Task details> Copy the material below, changing each "Nido Empresarial" to "Incubadora de Negocios" and leaving everything else as it is.

Records provided START

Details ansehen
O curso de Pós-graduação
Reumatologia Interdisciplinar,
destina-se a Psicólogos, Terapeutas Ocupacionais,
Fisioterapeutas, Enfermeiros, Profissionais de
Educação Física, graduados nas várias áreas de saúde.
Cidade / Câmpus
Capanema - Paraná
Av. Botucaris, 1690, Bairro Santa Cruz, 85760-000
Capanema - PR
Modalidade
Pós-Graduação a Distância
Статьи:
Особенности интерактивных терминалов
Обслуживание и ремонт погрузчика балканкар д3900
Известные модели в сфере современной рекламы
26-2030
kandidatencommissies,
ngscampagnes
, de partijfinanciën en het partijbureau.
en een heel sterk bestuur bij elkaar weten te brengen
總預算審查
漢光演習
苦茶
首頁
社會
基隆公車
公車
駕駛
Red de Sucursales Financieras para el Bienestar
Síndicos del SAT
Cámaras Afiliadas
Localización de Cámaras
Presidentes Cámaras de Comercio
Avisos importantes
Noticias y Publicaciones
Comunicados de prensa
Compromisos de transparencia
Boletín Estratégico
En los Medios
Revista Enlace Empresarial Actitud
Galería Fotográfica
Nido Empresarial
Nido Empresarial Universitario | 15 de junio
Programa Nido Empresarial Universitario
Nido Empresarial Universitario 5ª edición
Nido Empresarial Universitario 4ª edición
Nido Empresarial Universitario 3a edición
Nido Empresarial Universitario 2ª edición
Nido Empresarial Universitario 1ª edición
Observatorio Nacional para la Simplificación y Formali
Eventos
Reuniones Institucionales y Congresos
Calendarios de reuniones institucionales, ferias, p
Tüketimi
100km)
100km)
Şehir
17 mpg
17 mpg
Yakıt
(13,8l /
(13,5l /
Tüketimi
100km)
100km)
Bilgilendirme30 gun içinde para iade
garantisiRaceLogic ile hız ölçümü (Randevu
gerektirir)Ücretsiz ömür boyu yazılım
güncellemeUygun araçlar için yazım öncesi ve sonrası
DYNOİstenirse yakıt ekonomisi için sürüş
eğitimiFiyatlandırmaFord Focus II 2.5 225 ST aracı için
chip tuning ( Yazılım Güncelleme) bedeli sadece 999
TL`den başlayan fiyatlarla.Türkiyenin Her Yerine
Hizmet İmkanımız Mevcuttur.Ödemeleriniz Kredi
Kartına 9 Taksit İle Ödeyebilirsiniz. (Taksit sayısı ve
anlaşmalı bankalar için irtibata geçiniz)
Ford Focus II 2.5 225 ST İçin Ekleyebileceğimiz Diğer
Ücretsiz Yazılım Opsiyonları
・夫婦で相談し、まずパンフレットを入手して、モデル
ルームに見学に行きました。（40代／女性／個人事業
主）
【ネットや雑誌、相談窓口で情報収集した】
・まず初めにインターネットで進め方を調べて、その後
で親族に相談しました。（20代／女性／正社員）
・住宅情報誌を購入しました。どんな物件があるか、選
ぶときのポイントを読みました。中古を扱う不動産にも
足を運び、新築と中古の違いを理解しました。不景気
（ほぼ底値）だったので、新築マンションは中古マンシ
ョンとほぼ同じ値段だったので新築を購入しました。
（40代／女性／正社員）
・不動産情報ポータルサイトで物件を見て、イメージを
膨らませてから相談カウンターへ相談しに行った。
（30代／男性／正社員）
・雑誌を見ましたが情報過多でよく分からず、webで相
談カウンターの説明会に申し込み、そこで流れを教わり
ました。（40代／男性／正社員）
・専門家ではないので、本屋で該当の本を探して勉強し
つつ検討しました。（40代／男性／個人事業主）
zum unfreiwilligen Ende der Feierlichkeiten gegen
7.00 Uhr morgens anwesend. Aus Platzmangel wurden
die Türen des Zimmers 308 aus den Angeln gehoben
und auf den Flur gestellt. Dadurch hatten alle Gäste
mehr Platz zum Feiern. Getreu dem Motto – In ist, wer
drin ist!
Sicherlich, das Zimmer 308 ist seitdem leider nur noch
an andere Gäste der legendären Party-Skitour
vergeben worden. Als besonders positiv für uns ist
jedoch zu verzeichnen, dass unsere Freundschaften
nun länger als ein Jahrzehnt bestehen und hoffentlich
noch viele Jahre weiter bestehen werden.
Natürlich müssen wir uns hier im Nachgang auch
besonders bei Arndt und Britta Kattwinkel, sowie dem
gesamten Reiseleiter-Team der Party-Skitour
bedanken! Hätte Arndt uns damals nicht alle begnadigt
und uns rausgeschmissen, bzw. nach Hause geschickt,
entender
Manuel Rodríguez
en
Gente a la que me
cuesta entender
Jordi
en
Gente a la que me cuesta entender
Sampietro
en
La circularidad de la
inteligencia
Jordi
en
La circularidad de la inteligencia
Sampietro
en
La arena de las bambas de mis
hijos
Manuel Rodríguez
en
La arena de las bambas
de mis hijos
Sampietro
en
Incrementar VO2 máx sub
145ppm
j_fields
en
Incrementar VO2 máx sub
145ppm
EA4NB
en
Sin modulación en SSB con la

Records provided END

Exercise answer>
Details ansehen
O curso de Pós-graduação
Reumatologia Interdisciplinar,
destina-se a Psicólogos, Terapeutas Ocupacionais,
Fisioterapeutas, Enfermeiros, Profissionais de
Educação Física, graduados nas várias áreas de saúde.
Cidade / Câmpus
Capanema - Paraná
Av. Botucaris, 1690, Bairro Santa Cruz, 85760-000
Capanema - PR
Modalidade
Pós-Graduação a Distância
Статьи:
Особенности интерактивных терминалов
Обслуживание и ремонт погрузчика балканкар д3900
Известные модели в сфере современной рекламы
26-2030
kandidatencommissies,
ngscampagnes
, de partijfinanciën en het partijbureau.
en een heel sterk bestuur bij elkaar weten te brengen
總預算審查
漢光演習
苦茶
首頁
社會
基隆公車
公車
駕駛
Red de Sucursales Financieras para el Bienestar
Síndicos del SAT
Cámaras Afiliadas
Localización de Cámaras
Presidentes Cámaras de Comercio
Avisos importantes
Noticias y Publicaciones
Comunicados de prensa
Compromisos de transparencia
Boletín Estratégico
En los Medios
Revista Enlace Empresarial Actitud
Galería Fotográfica
Incubadora de Negocios
Incubadora de Negocios Universitario | 15 de junio
Programa Incubadora de Negocios Universitario
Incubadora de Negocios Universitario 5ª edición
Incubadora de Negocios Universitario 4ª edición
Incubadora de Negocios Universitario 3a edición
Incubadora de Negocios Universitario 2ª edición
Incubadora de Negocios Universitario 1ª edición
Observatorio Nacional para la Simplificación y Formali
Eventos
Reuniones Institucionales y Congresos
Calendarios de reuniones institucionales, ferias, p
Tüketimi
100km)
100km)
Şehir
17 mpg
17 mpg
Yakıt
(13,8l /
(13,5l /
Tüketimi
100km)
100km)
Bilgilendirme30 gun içinde para iade
garantisiRaceLogic ile hız ölçümü (Randevu
gerektirir)Ücretsiz ömür boyu yazılım
güncellemeUygun araçlar için yazım öncesi ve sonrası
DYNOİstenirse yakıt ekonomisi için sürüş
eğitimiFiyatlandırmaFord Focus II 2.5 225 ST aracı için
chip tuning ( Yazılım Güncelleme) bedeli sadece 999
TL`den başlayan fiyatlarla.Türkiyenin Her Yerine
Hizmet İmkanımız Mevcuttur.Ödemeleriniz Kredi
Kartına 9 Taksit İle Ödeyebilirsiniz. (Taksit sayısı ve
anlaşmalı bankalar için irtibata geçiniz)
Ford Focus II 2.5 225 ST İçin Ekleyebileceğimiz Diğer
Ücretsiz Yazılım Opsiyonları
・夫婦で相談し、まずパンフレットを入手して、モデル
ルームに見学に行きました。（40代／女性／個人事業
主）
【ネットや雑誌、相談窓口で情報収集した】
・まず初めにインターネットで進め方を調べて、その後
で親族に相談しました。（20代／女性／正社員）
・住宅情報誌を購入しました。どんな物件があるか、選
ぶときのポイントを読みました。中古を扱う不動産にも
足を運び、新築と中古の違いを理解しました。不景気
（ほぼ底値）だったので、新築マンションは中古マンシ
ョンとほぼ同じ値段だったので新築を購入しました。
（40代／女性／正社員）
・不動産情報ポータルサイトで物件を見て、イメージを
膨らませてから相談カウンターへ相談しに行った。
（30代／男性／正社員）
・雑誌を見ましたが情報過多でよく分からず、webで相
談カウンターの説明会に申し込み、そこで流れを教わり
ました。（40代／男性／正社員）
・専門家ではないので、本屋で該当の本を探して勉強し
つつ検討しました。（40代／男性／個人事業主）
zum unfreiwilligen Ende der Feierlichkeiten gegen
7.00 Uhr morgens anwesend. Aus Platzmangel wurden
die Türen des Zimmers 308 aus den Angeln gehoben
und auf den Flur gestellt. Dadurch hatten alle Gäste
mehr Platz zum Feiern. Getreu dem Motto – In ist, wer
drin ist!
Sicherlich, das Zimmer 308 ist seitdem leider nur noch
an andere Gäste der legendären Party-Skitour
vergeben worden. Als besonders positiv für uns ist
jedoch zu verzeichnen, dass unsere Freundschaften
nun länger als ein Jahrzehnt bestehen und hoffentlich
noch viele Jahre weiter bestehen werden.
Natürlich müssen wir uns hier im Nachgang auch
besonders bei Arndt und Britta Kattwinkel, sowie dem
gesamten Reiseleiter-Team der Party-Skitour
bedanken! Hätte Arndt uns damals nicht alle begnadigt
und uns rausgeschmissen, bzw. nach Hause geschickt,
entender
Manuel Rodríguez
en
Gente a la que me
cuesta entender
Jordi
en
Gente a la que me cuesta entender
Sampietro
en
La circularidad de la
inteligencia
Jordi
en
La circularidad de la inteligencia
Sampietro
en
La arena de las bambas de mis
hijos
Manuel Rodríguez
en
La arena de las bambas
de mis hijos
Sampietro
en
Incrementar VO2 máx sub
145ppm
j_fields
en
Incrementar VO2 máx sub
145ppm
EA4NB
en
Sin modulación en SSB con la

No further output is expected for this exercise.